Most jokes have a butt, a target to hit in order to get the laugh. It might be women, or men, or the Irish, or blacks, or politicians, but the victim must be there for the joke to work. Interestingly, most left-wing politics also has to have a butt, a human target, a victim, without which the argument doesn't work. Class War relied very heavily on having a palpable "enemy", against whom one could vent one's spleen and exact one's revenge, but the trouble with this is, who do you blame for the way a social system works? Our leaders? Or ourselves for following them? The rich? Or the poor for accepting their poverty? History doesn't hold individuals responsible. Capitalism as a system is the real enemy, not its come-and-go managers, nor its police, nor its teachers. If scapegoats there must be, we are all deserving. The creation of the human "enemy" in revolutionary politics is the point of departure from the Socialist Party's case for change, and the foundation and wellspring of all appeals to violence. In short, any solution which necessitates violence against individuals is probably wrong, not because of some pacifist moral imperative, but because it doesn't get rid of the problem.

Violent nonsense


In order for Class War's politics to maintain its appeal, the enemy had to be found, not in the abstract workings of a social system, but in concrete everyday realities. The owning class was too remote to be tangible, and certainly too remote to be vulnerable. So Class War dragooned the "middle class" into the role:
"Those who really run society never put a foot outside their heavily protected worlds. For most of us, our immediate enemy is the middle class: management, social workers, magistrates, teachers and all the other functionaries of capital."

Making a putative middle class into an enemy is as divisive as anything dreamed up by the owning class, and has more to do with testosterone than tactics. Violence is the steamy sex of left-wing politics, including Class War's. It is adventure, illicit excitement, danger, risk, Marx meets Millwall FC, hooligans on a mission. It is attractive, but only to some, in the same way as cave diving or bungee jumping.To most people Class War was one of three things: an affront to common decency, or an MIS plot, or a gang of kids having a lark. In no case was it a thing to get involved with.

What many groups can't stand about the Socialist Party is that we do not advocate violence and therefore cannot offer a practical programme of activity based on it. We are just not exciting enough for them, and thus we are labelled as sterile or "theoretical" (this being a term of abuse, naturally). But we are not Quakers and would countenance using violence if it was absolutely necessary to defend the democratic will of a socialist majority. We simply argue that it is quite possible, and highly desirable,for a large majority to establish socialism without bloodshed. The more violence is involved, the more likely the revolution is to fail outright, or be blown sideways into a new minority dictatorship.

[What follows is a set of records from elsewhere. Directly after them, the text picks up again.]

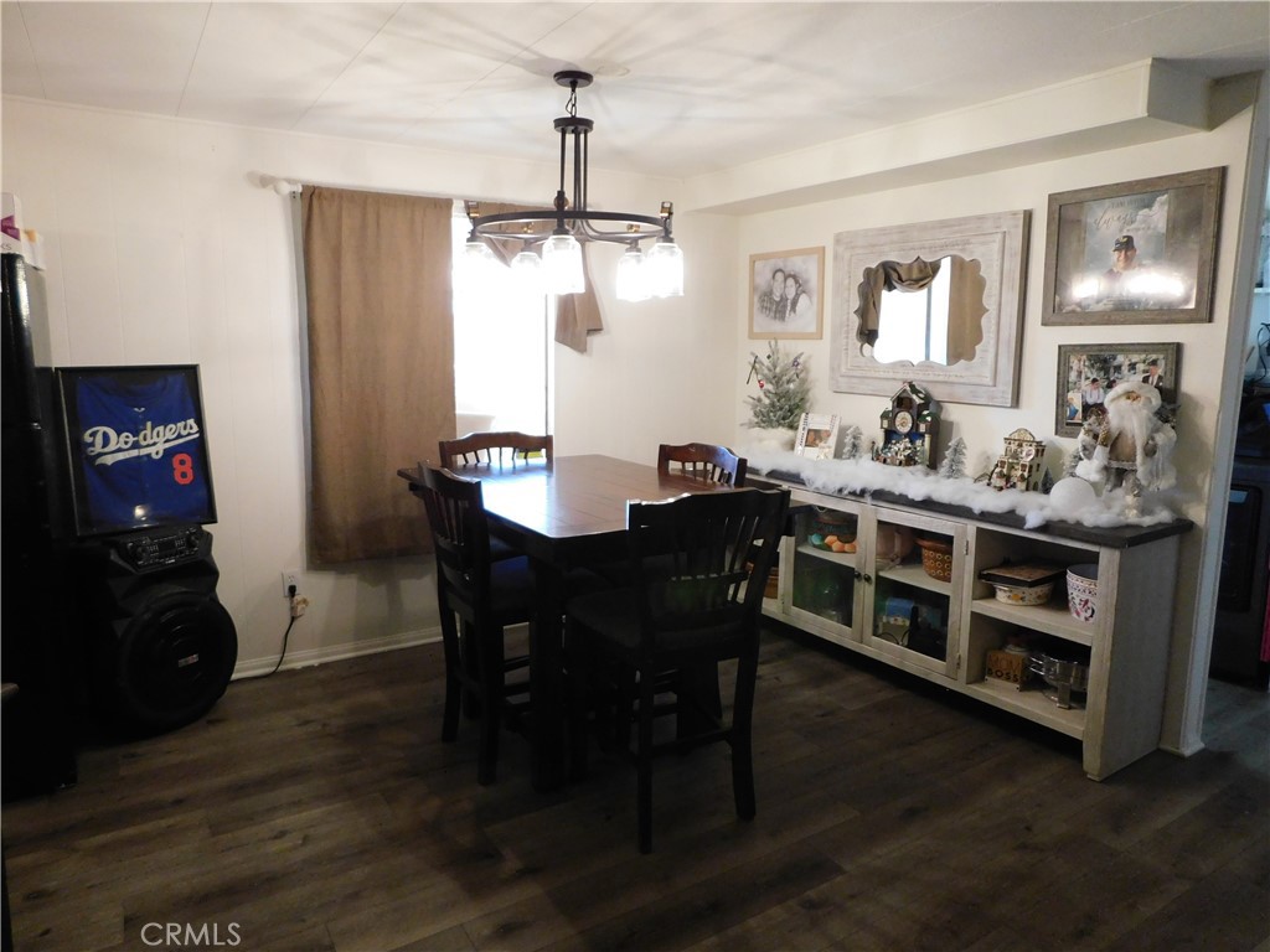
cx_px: 635
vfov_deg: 58.9
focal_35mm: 23
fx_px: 844
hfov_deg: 73.9
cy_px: 476
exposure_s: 1/25
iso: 400
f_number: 3
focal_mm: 4
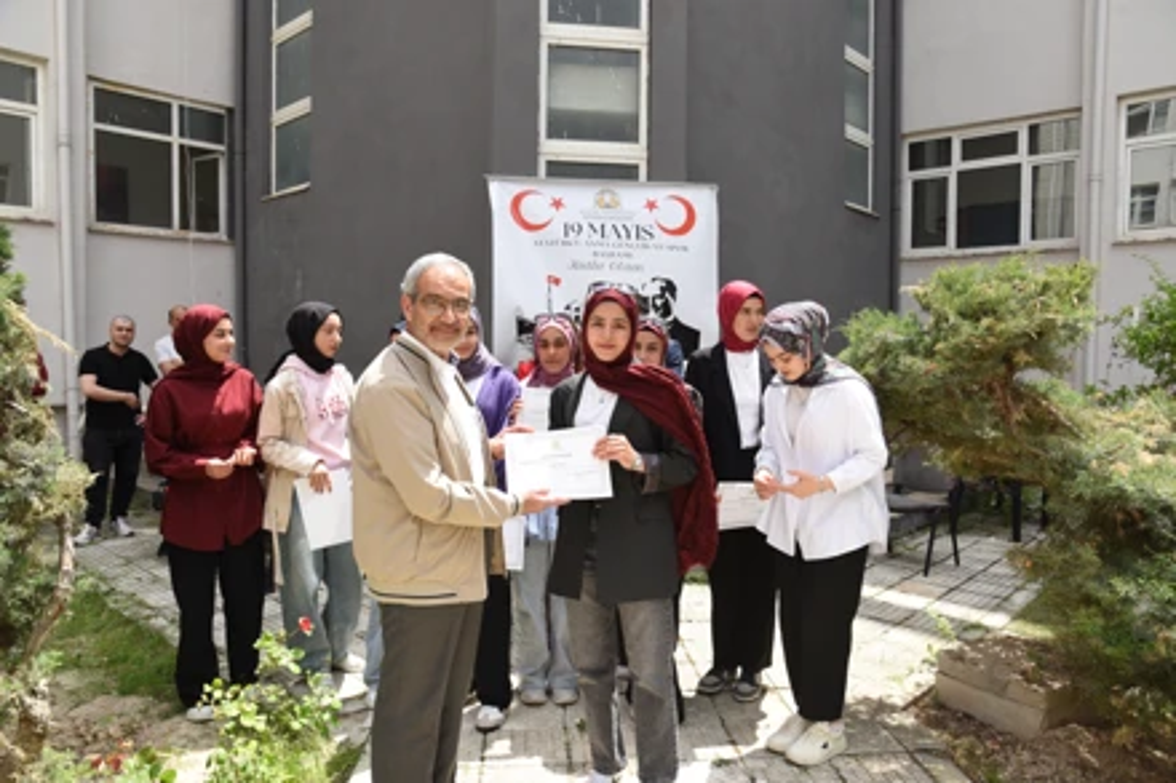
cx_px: 588
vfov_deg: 53.1
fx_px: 784
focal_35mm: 24
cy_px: 392
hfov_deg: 73.8
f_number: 8
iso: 200
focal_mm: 24
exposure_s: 1/200
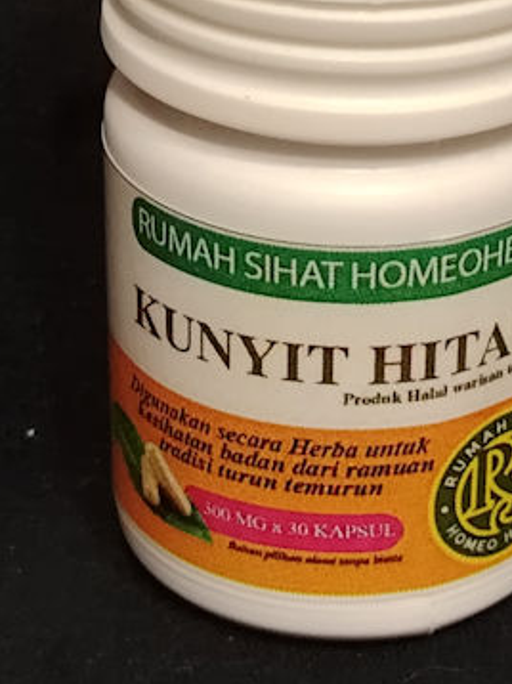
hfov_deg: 11.6
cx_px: 382
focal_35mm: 127
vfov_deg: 15.5
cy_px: 180
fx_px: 2508
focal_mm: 5.25
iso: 1144
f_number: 1.75
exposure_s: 1/25
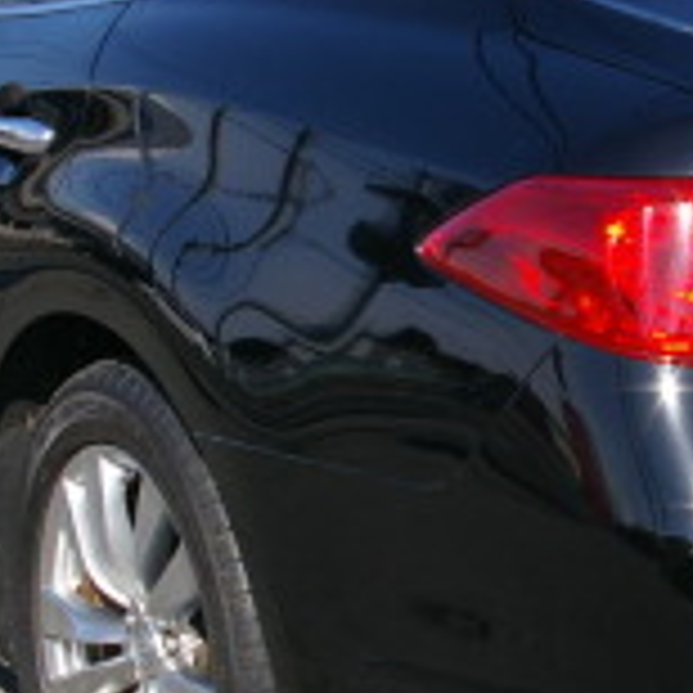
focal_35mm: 138
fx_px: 3126
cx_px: 612
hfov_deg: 12.6
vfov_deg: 12.6
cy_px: 212
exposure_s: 1/250
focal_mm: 26
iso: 200
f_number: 8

The Socialist Party has consistently struggled to be heard for almost a century, and continues to struggle. Our venerable age however is no cause to be smug, and we hope that we also can learn something from Class War's commendable openness. We also have not always got it right. We also have had divisions. And we also have known stagnation. Class War tried a tack — that of attack — which didn't work. We could have told them it wouldn't. But we are not sitting too pretty either, and are not pointing any fingers. So long as there are revolutionaries out there with the energy to act and the will to think, we want to talk to them.